__CONSIGNES DE TRAVAIL__
a) Indiquez si chacune des affirmations suivantes concorde avec le passage sur le documentaire d'alpinisme, en répondant par oui ou par non et en citant mot pour mot les termes du passage qui tranchent. (i) La plupart des images y sont jugées superbes. (ii) D'après le passage, l'argent garantit la qualité d'un documentaire. (iii) Certains color-grading y sont trouvés un peu douteux.
b) Reprenez le passage sur le documentaire d'alpinisme à la suite de sa dernière phrase.

Déjà abordons l'évident : oui, les images sont pour la plupart superbes. C'est toujours agréable de voir de l'alpi bien filmée et même lors des moments loin du caillou Basile Monnot se prête au jeu et nous sort des images bien cadrées et plutôt jolies (certains color-grading apparaissent parfois un peu douteux, mais c'est chipoter). Et non, ce n'est pas du tout donné à tout les documentaires, même de ce gabarit et on sait très bien que l'argent n'achète pas forcément les compétences et la qualité.

__DOCUMENTS PRÉSENTÉS__
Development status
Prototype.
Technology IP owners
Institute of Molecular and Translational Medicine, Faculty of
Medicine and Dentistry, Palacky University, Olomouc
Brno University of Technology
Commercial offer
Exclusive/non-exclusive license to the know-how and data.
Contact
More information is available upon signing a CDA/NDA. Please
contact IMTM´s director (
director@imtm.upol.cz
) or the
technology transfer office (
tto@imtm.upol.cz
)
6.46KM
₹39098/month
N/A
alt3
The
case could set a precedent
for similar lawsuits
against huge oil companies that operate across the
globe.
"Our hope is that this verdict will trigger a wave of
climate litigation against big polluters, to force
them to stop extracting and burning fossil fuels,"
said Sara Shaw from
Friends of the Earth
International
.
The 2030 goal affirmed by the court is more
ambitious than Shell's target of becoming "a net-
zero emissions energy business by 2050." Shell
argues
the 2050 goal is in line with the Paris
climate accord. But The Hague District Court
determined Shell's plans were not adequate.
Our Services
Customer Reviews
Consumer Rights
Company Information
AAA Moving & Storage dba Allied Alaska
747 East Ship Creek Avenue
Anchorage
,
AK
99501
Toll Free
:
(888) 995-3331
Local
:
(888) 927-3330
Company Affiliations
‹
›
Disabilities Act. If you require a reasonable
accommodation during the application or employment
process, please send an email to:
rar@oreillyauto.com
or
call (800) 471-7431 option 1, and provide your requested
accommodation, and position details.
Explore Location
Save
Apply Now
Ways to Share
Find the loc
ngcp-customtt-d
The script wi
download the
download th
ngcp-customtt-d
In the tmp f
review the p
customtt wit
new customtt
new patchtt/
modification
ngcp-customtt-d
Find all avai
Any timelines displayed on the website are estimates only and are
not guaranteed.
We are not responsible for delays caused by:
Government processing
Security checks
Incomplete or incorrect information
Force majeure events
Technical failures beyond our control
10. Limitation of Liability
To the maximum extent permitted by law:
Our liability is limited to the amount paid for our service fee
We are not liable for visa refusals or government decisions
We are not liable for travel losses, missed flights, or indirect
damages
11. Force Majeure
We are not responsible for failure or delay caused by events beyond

__RÉSULTATS DE L'EXERCICE__
a)
(i) Oui : « oui, les images sont pour la plupart superbes ».
(ii) Non : « l'argent n'achète pas forcément les compétences et la qualité ».
(iii) Oui : « certains color-grading apparaissent parfois un peu douteux ».

b)
En revanche, il y a un autre éléphant dans la pièce : la longueur. Premier signe évident d'une ambition (et mégalomanie ?) excessive. Même pour les plus grands exploits du milieu, on dépasse rarement l'heure et demie. Alors pourquoi ? Finalement, si on réfléchis bien ce choix est logique : Inoxtag veut nous montrer son ascension comme un vrai film d'aventure. Nous avons droit à tout un périple digne du parcours du héro (partir d'une situation peu avantageuse, exposer son rêve, rencontrer son mentor et suivre l'initiation difficile, ect ect) qui forcément peut en effet demander plus de temps pour être bien raconté. Et bon dieu que notre cher Inox tenait à étaler le contexte, appuyer sur la difficulté de son entrainement et montrer que s'il le fait, c'est pour en sortir plus grand. Alors c'est expansif, égocentrique, mais c'est bien construit et ça se laisse tout à fait regarder si le style du récit vous plaît.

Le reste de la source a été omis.